## [WHAT IS EXPECTED]
Rewrite everything in the listing below as a numbered list, starting with the line that contains "scientific name: Bridelia retusa" and running down to the end of the listing. Leave out any blank lines.

## [MATERIAL]
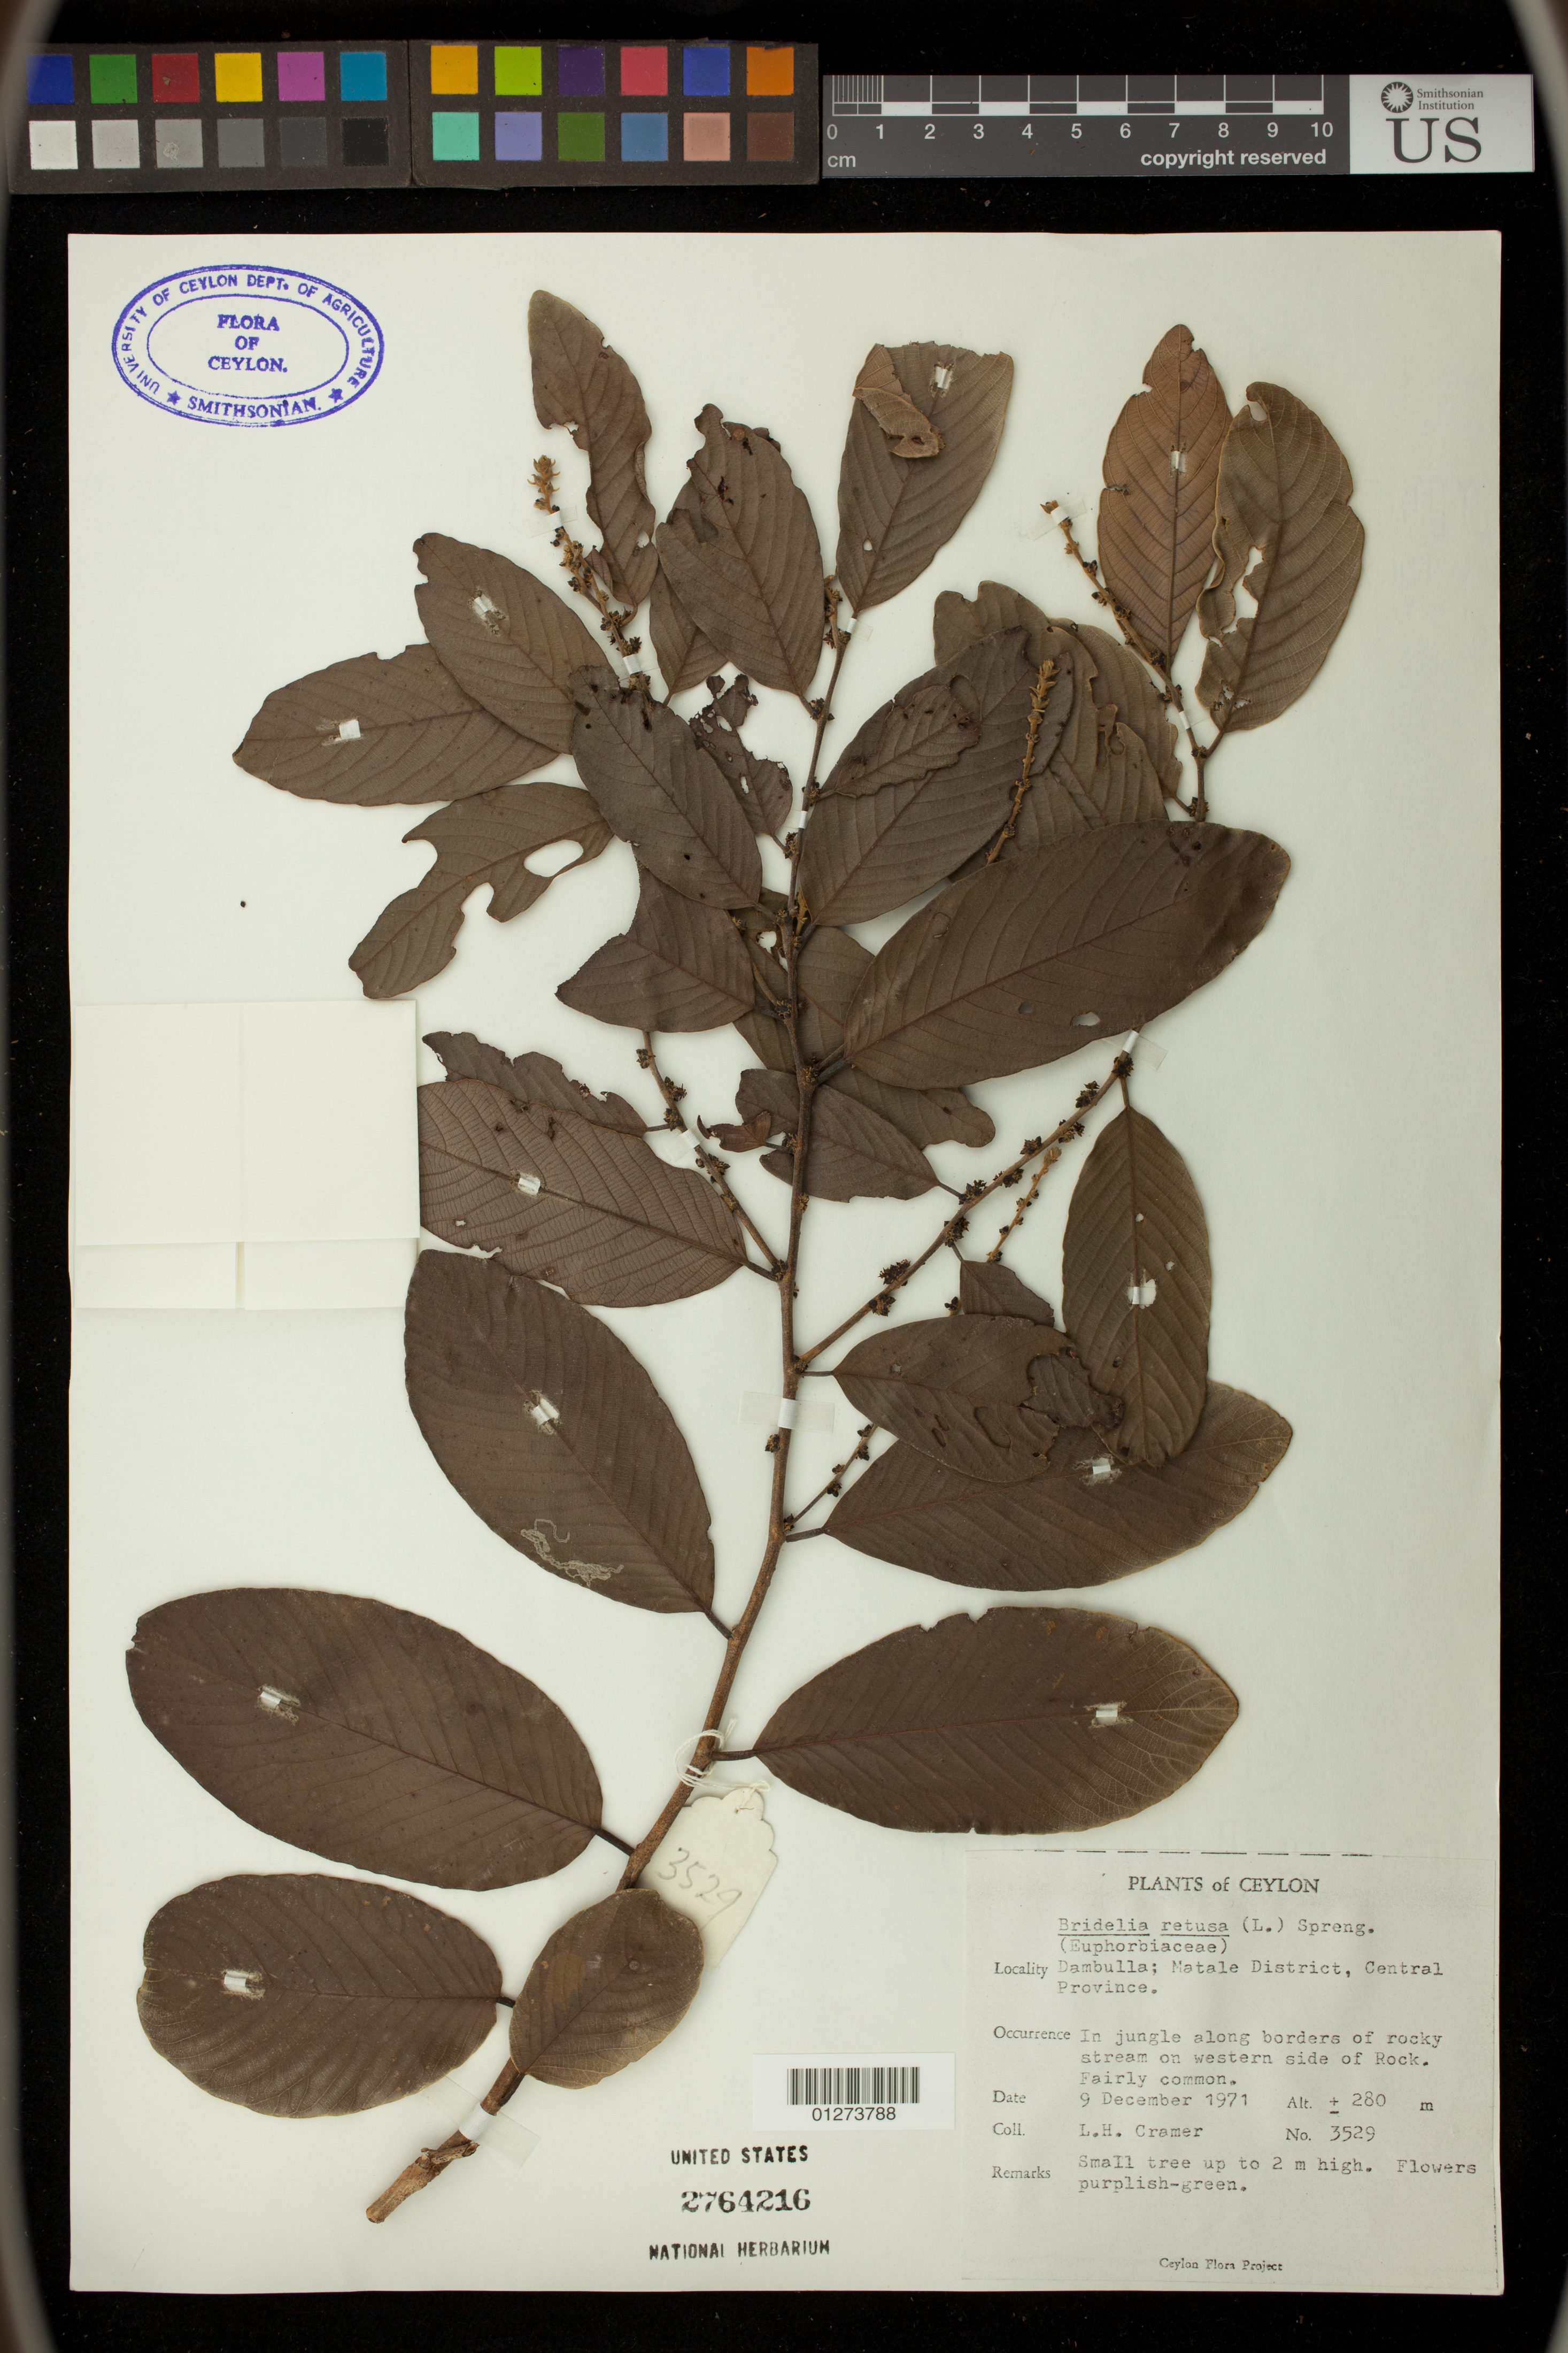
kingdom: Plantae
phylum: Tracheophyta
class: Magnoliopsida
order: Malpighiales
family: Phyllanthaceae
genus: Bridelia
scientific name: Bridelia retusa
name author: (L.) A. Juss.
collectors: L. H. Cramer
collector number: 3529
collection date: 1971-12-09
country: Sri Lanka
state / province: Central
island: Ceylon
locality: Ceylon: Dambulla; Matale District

## [TASK OUTPUT]
1. scientific name: Bridelia retusa
2. name author: (L.) A. Juss.
3. collectors: L. H. Cramer
4. collector number: 3529
5. collection date: 1971-12-09
6. country: Sri Lanka
7. state / province: Central
8. island: Ceylon
9. locality: Ceylon: Dambulla; Matale District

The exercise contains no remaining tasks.